Wait a minute—the herb-doctor's being dissed for being good with words? Well, yeah—he's too good with them. Like, politician-level good—which, as we all know, means that nothing he says can be trusted. Overall, Melville presents a complicated system of manhood in which there is both value and danger in being seen as smart and eloquent. Depending on who you're chatting up, brains can be a boon or, as this coon-hat wearing rustic argues, a sign that you've got no brawn. Even trickier is the fact that Pitch aligns the herb-doctor's talents with the ability to deceive, while the herb-doctor claims innocence and hopes to demonstrate this by keeping his cool—another "manly" trait in this text, but who's keeping track?.
"Hands off!" cried the bachelor, involuntarily covering dejection with moroseness.
"Hands off? that sort of label won't do in our Fair. Whoever in our Fair has fine feelings loves to feel the nap of fine cloth, especially when a fine fellow wears it."
"And who of my fine-fellow species may you be? From the Brazils, ain't you? Toucan fowl. Fine feathers on foul meat." (24, 1-3)
We learn in kindergarten that it's best to keep our hands to ourselves.
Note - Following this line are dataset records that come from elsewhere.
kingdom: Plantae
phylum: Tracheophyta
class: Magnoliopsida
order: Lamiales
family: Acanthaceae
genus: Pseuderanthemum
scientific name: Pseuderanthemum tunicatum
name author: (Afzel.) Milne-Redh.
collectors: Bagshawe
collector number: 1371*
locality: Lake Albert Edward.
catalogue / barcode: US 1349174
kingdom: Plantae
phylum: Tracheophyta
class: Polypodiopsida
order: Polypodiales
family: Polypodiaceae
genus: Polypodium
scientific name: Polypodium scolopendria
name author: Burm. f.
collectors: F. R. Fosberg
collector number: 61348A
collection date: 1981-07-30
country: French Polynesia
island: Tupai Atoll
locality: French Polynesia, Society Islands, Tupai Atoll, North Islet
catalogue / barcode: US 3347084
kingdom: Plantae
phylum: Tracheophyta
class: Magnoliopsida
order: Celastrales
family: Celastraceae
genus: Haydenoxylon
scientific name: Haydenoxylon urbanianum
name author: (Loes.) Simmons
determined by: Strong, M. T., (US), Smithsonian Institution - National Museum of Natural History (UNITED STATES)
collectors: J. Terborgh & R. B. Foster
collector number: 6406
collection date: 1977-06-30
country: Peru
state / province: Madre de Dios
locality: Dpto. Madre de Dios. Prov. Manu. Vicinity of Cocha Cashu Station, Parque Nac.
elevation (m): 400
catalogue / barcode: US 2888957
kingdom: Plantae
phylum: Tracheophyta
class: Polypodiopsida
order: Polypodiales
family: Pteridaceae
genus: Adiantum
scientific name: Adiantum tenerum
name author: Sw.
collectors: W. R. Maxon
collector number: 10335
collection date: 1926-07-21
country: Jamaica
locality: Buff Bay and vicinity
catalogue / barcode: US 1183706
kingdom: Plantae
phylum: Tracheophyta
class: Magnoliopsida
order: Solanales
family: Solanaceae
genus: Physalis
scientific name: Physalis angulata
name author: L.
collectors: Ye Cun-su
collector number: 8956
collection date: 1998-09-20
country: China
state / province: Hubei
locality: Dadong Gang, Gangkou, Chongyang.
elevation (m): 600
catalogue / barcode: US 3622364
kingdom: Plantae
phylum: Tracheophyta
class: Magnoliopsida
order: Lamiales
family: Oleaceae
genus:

Pitch really doesn't like it when Frank gets grabby with him—the familiarity is too much, and the text asks us to look at Pitch's "manly" discomfort against Frank's sensual appreciation of Pitch's clothing and body. Pitch responds to Frank's appreciation with disdain: he's not into Frank's "fancy" outfit, which makes him look like a painted bird, and he insults him with a pun on "fowl" by calling Frank's clothes "fine feathers on foul meat." Why is Frank fowl (foul?) to Pitch? Is it because he doesn't ascribe to serious, plain, and rough stereotypes of masculinity?
Quote 9
"Ah, you are a talking man—what I call a wordy man. You talk, talk."
"And with submission, sir, what is the greatest judge, bishop or prophet, but a talking man? He talks, talks. It is the peculiar vocation of a teacher to talk. What's wisdom itself but table-talk? The best wisdom in this world, and the last spoken by its teacher, did it not literally and truly come in the form of table-talk?" (22, 89-90)
Pitch accuses the PIO man of being a talker. For Pitch, if you're talking up a storm, you're up to no good—but the PIO man turns things around on him…with talk…about talk. He's all, Remember oral tradition? Remember great philosophers? Remember basic education? Remember preachers? Heck, even the Bible is a record of what people said others said. Words have a lot of power, and the PIO man focuses on one of the biggies when he points to talking as teaching and learning.